§ Set problem
Extract and copy each line of the data below that contains the string "IMPRINT".

====================

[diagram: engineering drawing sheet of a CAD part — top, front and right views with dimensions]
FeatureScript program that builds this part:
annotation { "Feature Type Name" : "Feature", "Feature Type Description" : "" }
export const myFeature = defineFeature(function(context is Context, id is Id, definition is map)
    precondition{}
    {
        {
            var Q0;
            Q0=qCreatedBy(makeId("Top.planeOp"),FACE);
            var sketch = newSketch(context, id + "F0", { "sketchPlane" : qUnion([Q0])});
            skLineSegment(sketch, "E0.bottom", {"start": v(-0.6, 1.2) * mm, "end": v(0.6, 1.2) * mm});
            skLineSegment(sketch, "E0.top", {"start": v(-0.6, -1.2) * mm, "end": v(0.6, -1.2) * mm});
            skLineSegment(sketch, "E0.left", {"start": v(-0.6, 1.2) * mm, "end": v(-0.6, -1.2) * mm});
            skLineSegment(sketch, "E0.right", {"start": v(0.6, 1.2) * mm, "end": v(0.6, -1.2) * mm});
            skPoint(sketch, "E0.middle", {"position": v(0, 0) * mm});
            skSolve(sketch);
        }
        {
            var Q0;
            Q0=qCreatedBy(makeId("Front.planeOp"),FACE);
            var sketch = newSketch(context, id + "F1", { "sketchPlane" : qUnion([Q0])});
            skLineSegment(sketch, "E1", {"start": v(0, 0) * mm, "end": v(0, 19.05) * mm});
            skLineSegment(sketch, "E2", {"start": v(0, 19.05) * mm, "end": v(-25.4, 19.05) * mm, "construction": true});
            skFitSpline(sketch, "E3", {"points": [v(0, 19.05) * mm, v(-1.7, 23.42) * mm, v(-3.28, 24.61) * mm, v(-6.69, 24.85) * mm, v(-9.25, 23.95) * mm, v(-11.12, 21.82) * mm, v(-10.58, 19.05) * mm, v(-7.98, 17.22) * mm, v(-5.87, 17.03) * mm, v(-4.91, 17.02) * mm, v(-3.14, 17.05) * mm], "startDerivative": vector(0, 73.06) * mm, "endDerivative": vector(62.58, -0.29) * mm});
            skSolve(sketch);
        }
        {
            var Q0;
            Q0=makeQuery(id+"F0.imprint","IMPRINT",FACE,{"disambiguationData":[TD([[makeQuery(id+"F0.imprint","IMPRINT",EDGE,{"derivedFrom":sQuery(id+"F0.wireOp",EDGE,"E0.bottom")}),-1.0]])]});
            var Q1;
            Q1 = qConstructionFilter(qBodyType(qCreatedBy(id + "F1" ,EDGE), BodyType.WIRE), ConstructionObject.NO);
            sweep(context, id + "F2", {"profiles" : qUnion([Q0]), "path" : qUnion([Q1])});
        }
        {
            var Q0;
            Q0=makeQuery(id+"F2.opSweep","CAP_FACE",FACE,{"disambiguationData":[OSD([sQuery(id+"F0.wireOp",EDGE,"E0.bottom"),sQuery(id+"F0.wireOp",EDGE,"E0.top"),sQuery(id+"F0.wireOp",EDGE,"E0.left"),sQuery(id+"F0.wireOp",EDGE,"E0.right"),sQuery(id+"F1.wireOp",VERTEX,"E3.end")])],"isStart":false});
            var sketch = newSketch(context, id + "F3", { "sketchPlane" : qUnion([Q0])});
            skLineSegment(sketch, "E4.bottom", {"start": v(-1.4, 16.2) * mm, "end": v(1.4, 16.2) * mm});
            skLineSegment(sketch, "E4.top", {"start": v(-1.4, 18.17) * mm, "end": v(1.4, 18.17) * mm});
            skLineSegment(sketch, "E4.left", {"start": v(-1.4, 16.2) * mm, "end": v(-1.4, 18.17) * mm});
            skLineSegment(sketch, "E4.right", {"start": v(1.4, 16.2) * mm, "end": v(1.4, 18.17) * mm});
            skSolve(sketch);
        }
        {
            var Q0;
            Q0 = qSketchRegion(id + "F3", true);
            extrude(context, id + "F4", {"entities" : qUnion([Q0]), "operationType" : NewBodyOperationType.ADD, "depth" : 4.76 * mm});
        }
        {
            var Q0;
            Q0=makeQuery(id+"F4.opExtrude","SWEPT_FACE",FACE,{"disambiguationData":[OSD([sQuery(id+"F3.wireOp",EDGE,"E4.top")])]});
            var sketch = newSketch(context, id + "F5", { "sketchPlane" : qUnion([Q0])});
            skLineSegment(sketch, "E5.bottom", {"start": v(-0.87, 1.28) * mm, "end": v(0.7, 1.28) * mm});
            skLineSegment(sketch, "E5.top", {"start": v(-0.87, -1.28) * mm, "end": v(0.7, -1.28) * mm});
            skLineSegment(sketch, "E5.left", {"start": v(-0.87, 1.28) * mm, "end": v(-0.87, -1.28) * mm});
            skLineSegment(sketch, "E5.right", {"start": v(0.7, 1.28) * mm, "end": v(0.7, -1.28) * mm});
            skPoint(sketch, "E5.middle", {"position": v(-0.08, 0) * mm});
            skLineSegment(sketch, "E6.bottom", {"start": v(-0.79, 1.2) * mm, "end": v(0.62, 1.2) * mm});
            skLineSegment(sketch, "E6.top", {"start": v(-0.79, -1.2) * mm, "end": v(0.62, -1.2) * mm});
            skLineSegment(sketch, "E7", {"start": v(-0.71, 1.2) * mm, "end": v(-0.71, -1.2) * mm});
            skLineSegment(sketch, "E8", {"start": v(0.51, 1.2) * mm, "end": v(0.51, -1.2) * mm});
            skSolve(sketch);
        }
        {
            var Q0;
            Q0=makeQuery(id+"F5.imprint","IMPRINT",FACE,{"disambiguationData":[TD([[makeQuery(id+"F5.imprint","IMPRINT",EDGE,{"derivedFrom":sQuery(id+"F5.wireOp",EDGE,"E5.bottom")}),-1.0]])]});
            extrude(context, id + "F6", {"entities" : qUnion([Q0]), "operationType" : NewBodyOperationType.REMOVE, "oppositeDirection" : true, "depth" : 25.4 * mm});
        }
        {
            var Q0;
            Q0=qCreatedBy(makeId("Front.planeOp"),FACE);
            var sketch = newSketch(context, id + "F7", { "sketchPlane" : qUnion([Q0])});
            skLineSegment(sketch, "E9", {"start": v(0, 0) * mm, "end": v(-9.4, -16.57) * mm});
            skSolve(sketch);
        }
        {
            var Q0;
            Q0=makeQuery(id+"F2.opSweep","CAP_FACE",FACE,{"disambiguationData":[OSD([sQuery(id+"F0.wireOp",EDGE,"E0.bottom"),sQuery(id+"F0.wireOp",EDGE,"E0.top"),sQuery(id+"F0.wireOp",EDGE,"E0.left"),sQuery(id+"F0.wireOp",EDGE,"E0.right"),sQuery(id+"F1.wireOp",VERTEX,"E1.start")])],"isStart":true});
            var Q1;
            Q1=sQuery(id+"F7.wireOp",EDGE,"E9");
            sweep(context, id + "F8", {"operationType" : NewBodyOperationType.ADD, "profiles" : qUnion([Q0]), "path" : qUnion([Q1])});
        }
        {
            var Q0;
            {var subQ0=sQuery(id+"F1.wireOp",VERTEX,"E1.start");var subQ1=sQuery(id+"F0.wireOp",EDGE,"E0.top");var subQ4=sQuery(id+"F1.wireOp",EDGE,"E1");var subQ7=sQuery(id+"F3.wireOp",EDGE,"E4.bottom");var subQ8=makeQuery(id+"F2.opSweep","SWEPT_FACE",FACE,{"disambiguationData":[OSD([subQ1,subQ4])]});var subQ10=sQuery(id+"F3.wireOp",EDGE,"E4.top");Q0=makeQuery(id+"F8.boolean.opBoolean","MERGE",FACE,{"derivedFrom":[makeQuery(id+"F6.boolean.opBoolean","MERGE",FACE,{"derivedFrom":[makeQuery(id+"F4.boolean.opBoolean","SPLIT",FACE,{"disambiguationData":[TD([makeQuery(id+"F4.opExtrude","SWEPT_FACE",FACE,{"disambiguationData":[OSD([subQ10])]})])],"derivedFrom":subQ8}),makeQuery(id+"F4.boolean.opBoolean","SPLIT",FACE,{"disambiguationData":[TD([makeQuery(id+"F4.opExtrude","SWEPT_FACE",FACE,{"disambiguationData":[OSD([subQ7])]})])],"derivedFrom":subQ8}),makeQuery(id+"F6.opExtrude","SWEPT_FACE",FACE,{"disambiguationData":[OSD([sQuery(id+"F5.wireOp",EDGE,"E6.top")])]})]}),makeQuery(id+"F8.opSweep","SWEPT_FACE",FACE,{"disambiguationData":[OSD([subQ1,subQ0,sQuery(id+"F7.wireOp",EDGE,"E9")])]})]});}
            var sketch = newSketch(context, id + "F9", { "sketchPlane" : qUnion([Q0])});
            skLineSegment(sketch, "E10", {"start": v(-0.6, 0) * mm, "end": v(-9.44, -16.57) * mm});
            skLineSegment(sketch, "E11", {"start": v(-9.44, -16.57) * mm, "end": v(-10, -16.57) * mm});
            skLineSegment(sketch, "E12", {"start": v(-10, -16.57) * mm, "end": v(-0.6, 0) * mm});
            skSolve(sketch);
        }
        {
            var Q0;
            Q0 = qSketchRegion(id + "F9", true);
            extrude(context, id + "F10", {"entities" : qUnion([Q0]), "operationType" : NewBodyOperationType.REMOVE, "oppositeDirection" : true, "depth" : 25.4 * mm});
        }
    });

====================

§ Answer to this problem
            Q0=makeQuery(id+"F0.imprint","IMPRINT",FACE,{"disambiguationData":[TD([[makeQuery(id+"F0.imprint","IMPRINT",EDGE,{"derivedFrom":sQuery(id+"F0.wireOp",EDGE,"E0.bottom")}),-1.0]])]});
            Q0=makeQuery(id+"F5.imprint","IMPRINT",FACE,{"disambiguationData":[TD([[makeQuery(id+"F5.imprint","IMPRINT",EDGE,{"derivedFrom":sQuery(id+"F5.wireOp",EDGE,"E5.bottom")}),-1.0]])]});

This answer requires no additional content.